About the job
In this role, you will be tasked with not only maintaining the library but proactively evolving it. You will move beyond simple bug fixing to explore experimental quantization algorithms, adding them to the library before customers even realize they need them. You will operate in a unique environment where you must balance the agility of open-source software with the reliability required by Google-scale production. You will need to obsess over both quality (preserving model accuracy) and performance (optimizing runtime). You will need to be comfortable deep-diving into low-level profiles to debug TPU/GPU bottlenecks, while simultaneously possessing the soft skills to communicate effectively with partner teams in Google DeepMind (GDM) and customer teams across Search and Ads. You will be defining how the world optimizes JAX models.
Responsibilities
Design and implement new quantization features (e.g., post-training quantization (PTQ), quantized training (QT), and on-device machine learning (ODML) support)) to keep pace with the rapidly evolving JAX ecosystem.

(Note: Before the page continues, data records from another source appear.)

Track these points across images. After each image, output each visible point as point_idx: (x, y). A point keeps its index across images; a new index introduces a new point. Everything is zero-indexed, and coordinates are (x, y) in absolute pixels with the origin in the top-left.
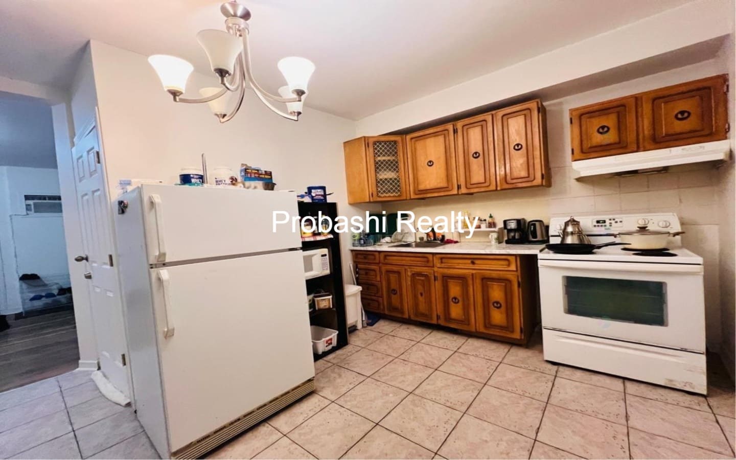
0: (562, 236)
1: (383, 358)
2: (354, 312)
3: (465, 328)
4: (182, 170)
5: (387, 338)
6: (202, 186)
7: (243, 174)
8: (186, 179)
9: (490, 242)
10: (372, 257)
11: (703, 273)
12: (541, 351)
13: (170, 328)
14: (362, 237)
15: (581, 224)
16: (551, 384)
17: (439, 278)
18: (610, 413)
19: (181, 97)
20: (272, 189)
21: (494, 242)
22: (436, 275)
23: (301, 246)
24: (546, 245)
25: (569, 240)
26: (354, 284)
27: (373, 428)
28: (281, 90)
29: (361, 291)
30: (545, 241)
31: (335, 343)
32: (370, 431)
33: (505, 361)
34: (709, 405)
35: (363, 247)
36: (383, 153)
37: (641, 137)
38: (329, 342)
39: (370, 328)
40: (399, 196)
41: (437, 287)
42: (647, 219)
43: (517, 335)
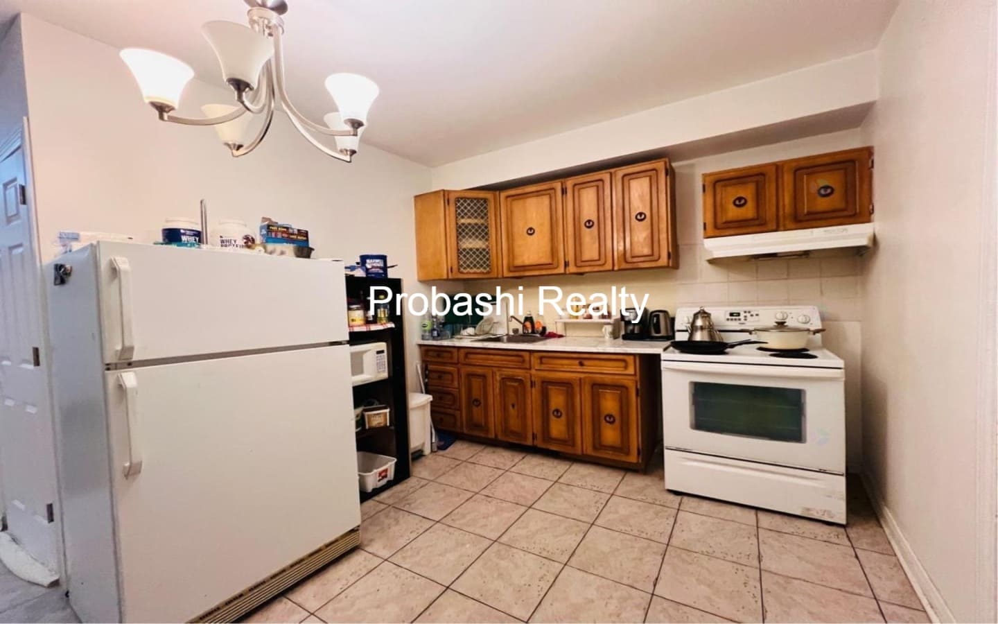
0: (690, 331)
1: (459, 495)
2: (420, 430)
3: (569, 450)
4: (167, 221)
5: (466, 467)
6: (199, 248)
7: (264, 232)
8: (172, 236)
9: (604, 337)
10: (449, 355)
11: (844, 379)
12: (662, 478)
13: (135, 460)
14: (435, 327)
15: (712, 317)
16: (673, 520)
17: (536, 383)
18: (740, 553)
19: (171, 113)
20: (308, 256)
21: (607, 337)
22: (533, 379)
23: (347, 338)
24: (672, 343)
25: (698, 337)
26: (422, 392)
27: (442, 594)
28: (329, 118)
29: (431, 402)
30: (670, 337)
31: (391, 475)
32: (438, 597)
33: (618, 492)
34: (848, 536)
35: (437, 340)
36: (469, 214)
37: (781, 213)
38: (383, 475)
39: (441, 452)
40: (488, 273)
41: (534, 395)
42: (786, 313)
43: (633, 458)
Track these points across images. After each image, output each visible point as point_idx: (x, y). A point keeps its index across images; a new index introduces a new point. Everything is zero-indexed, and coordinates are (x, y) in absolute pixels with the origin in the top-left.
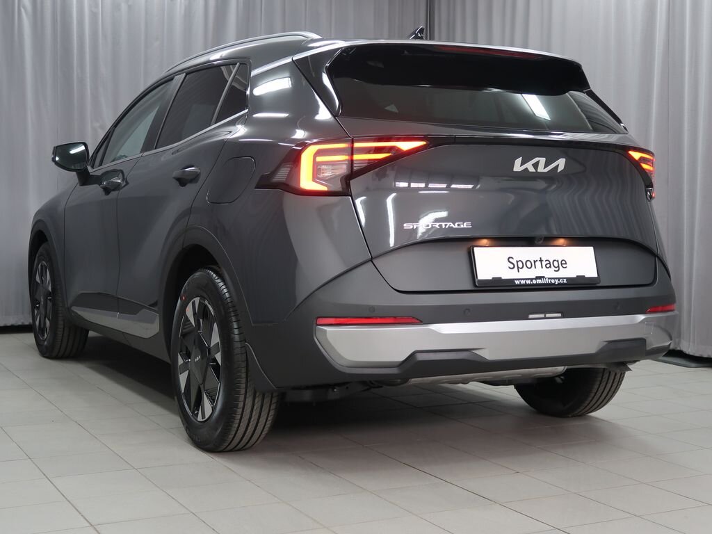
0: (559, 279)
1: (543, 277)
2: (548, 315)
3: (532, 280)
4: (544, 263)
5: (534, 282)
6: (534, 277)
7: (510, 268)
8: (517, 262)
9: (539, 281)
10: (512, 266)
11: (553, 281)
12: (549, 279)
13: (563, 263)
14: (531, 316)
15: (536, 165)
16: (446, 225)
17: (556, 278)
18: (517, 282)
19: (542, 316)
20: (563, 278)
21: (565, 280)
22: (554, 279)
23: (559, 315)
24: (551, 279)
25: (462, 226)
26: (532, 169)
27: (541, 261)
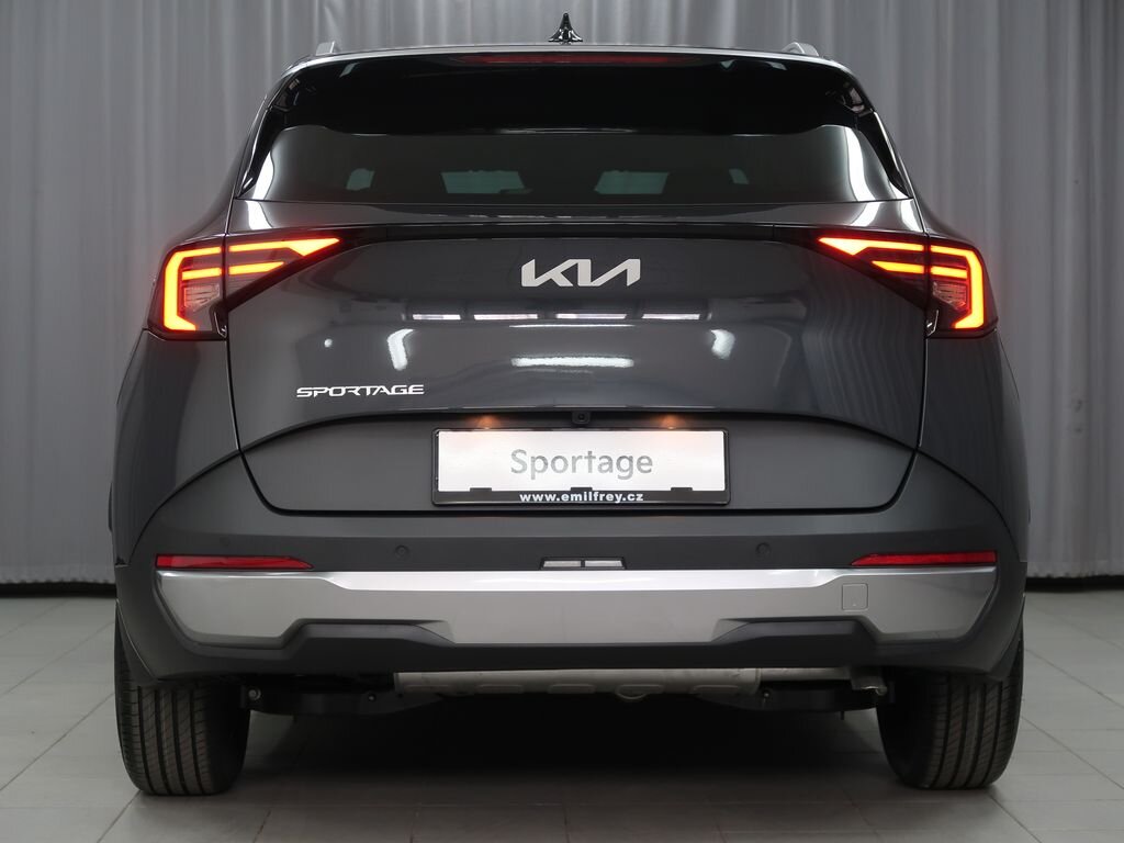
0: (625, 493)
1: (589, 489)
2: (588, 563)
3: (559, 494)
4: (596, 463)
5: (565, 498)
6: (569, 489)
7: (513, 470)
8: (534, 459)
9: (576, 497)
10: (518, 467)
11: (610, 498)
12: (600, 492)
13: (644, 463)
14: (547, 564)
15: (571, 274)
16: (373, 390)
17: (618, 492)
18: (525, 499)
19: (577, 563)
20: (635, 492)
21: (640, 496)
22: (613, 492)
23: (618, 563)
24: (606, 492)
25: (405, 392)
26: (564, 282)
27: (590, 456)
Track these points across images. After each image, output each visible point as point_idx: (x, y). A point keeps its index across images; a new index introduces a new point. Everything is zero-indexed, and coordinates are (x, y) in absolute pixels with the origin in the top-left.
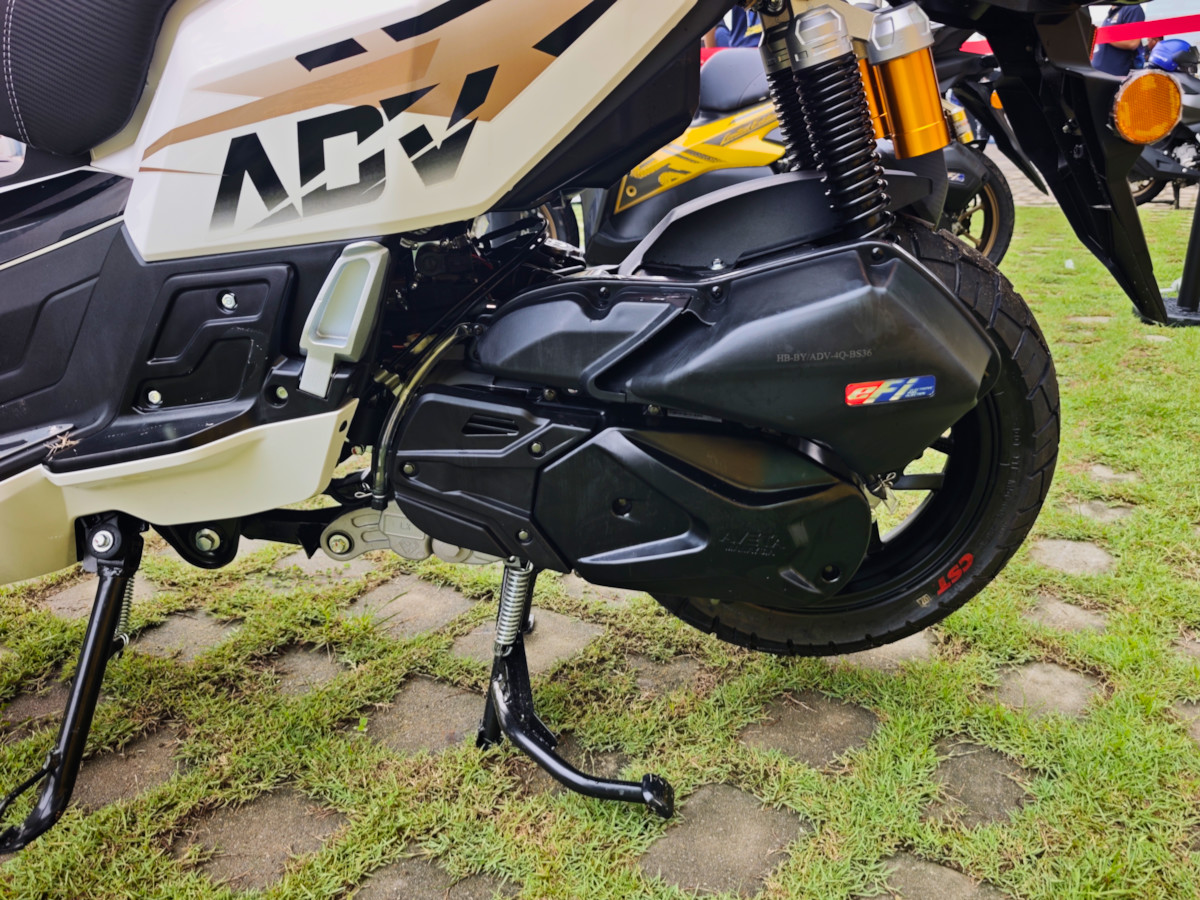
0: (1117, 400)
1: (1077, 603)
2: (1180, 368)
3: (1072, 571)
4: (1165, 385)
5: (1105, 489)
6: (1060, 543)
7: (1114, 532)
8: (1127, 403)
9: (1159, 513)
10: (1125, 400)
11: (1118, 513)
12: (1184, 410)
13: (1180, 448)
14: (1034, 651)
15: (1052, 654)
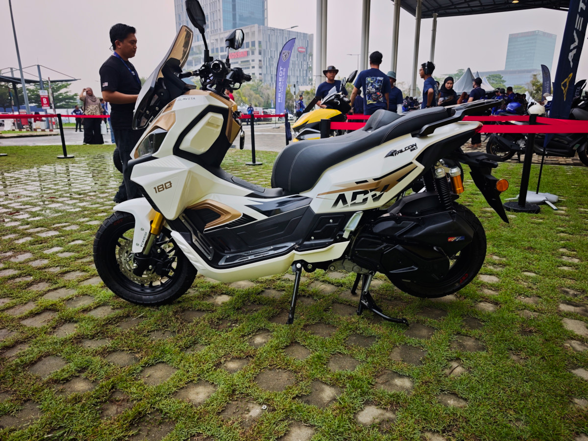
0: (499, 236)
1: (491, 289)
2: (519, 226)
3: (489, 282)
4: (514, 232)
5: (497, 262)
6: (485, 276)
7: (500, 273)
8: (503, 238)
9: (512, 268)
10: (502, 236)
11: (501, 268)
12: (520, 240)
13: (518, 251)
14: (481, 299)
15: (486, 299)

Proactively research and implement experimental quantization algorithms (e.g., int2 numerics, dual scale quantization, hadamard transformation) to lead customer adoption rather than just reacting to requests.
Debug and optimize low-level performance issues.
Use accelerated linear algebra (XLA) profiling tools (xprof) to analyze TPU/GPU execution traces, identify bottlenecks, and ensure the lowest-cost implementation of algorithms.
Manage the health of the codebase across two fronts: resolving issues on the public repository and triaging high-priority bugs for internal partners.
Write high-quality documentation, tutorials, and examples for the open-source community to lower the barrier to entry for new users.
Qualifications
Minimum
Bachelor’s degree or equivalent practical experience.
2 years of experience programming in Python or C++.
2 years of experience testing, maintaining, or launching software products, and 1 year of experience with software design and architecture.
2 years of experience with one or more of the following: Speech/audio (e.g., technology duplicating and responding to the human voice), reinforcement learning (e.g., sequential decision making), ML infrastructure, or specialization in another ML field.
2 years of experience with ML infrastructure (e.g., model deployment, model evaluation, optimization, data processing, debugging).
Preferred
Experience with JAX transformations (vmap, pjit, grad) and the underlying XLA compiler stack.
Experience reading high level optimizer (HLO) code to understand exactly how Python code translates to hardware execution is highly valued.
Understanding of theoretical quantization and quantization techniques (PTQ, QAT, weight-only vs. activation) and low-precision numerics (int8, fp8, int4), and the mathematical implications of compression on model convergence.
Ability to interpret low-level performance tools (e.g., xprof, TensorBoard) to identify padding issues, memory fragmentation, or SIMD utilization gaps, profiling and optimizing ML models on TPUs or GPUs.